Breaking a tooth is much easier than you might think. Simply biting into something like a very ripe looking nectarine and connecting with the stone and you could end up missing a piece. If you have a broken tooth, one or more worn down due to grinding or have only a little of one left after decay or an accident, having it removed is not your only option. In most cases, there are other ways to fix the situation, and a dental crown is the king of them. When it is one of your back teeth, it might not seem like such a big deal, but when it is in front, you will want to rectify the situation as soon as possible. All you have to decide on now is what type of crown to choose?
A dental crown is an artificial restoration that is placed over a remainder of an affected tooth in order to cover it and restore its size, shape, strength, and appearance. Its applications are very versatile, as it can be used in a wide variety of dental procedures. It is often used when a weak tooth needs protection from breaking or cracking or to cover and support a tooth when there is not enough left after a filling. Broken teeth or a tooth that has been significantly worn down can be restored with a crown. They can also cover a dental implant or be used to hold a bridge in place, cover discolored teeth, or make cosmetic modifications.
Before getting a permanent crown, your dentist can create a temporary crown. Unlike the permanent crown which is made in a dental laboratory, your dentist can make a temporary one in their office out of acrylic or stainless steel. The goal is to temporarily restore your tooth until the full crown is ready.

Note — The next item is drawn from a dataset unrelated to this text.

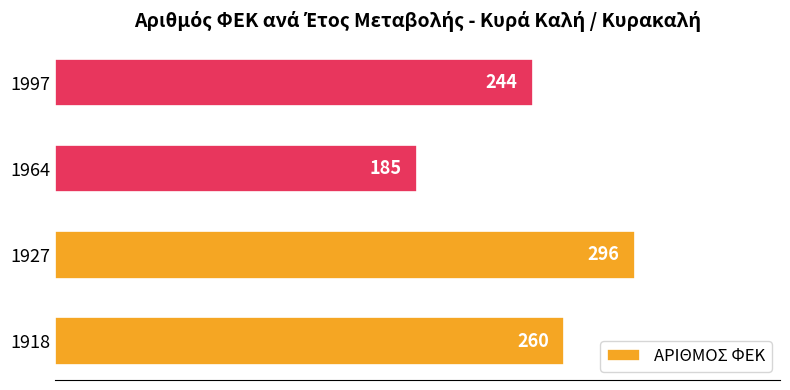

Between 1918 and 1927, which is larger?

1927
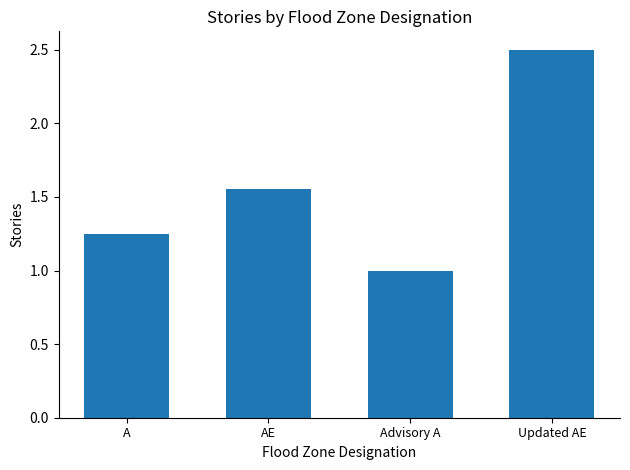

Rank the categories by value from highest to lowest.

Updated AE, AE, A, Advisory A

Metal crowns are most usually made out of gold alloy, but can also be made out of palladium or nickel alloys, among others. Metal crowns usually only require minimal work on your tooth’s structure and are much longer-lasting than most other options. However, the metallic color makes it a less attractive option. Alternatively, you could go with a porcelain crown, designed to blend in with your existing teeth. It is also ideal for people allergic to metal. Unfortunately, they are significantly weaker than metal crowns and tend to wear down much more quickly. A combination of porcelain fused to metal can be a viable alternative, but the disadvantage is that it increases the wear on your adjoining teeth. This type has a metal base, with an outer porcelain layer. The metal base can become visible you need to that into consideration when making your choice. If you are allergic to metal and porcelain, there is also a synthetic resin material option that can be used in this case.
Crowns can last on average from five to fifteen years, and in some cases even longer. The length of time rests almost entirely on your shoulders. The better your dental hygiene as well as your eating habits and any personal or stress issues, such as grinding your teeth while you sleep, will either increase or reduce the length of time until it is time for the crown to be replaced. If you feel that you have a tooth that is close to breaking, worn down, or completely discolored, call your dentist now. It is better to get a crown done straight away, as it is less painful and more proactive to at least save a part of your tooth now than have to take it out completely later on.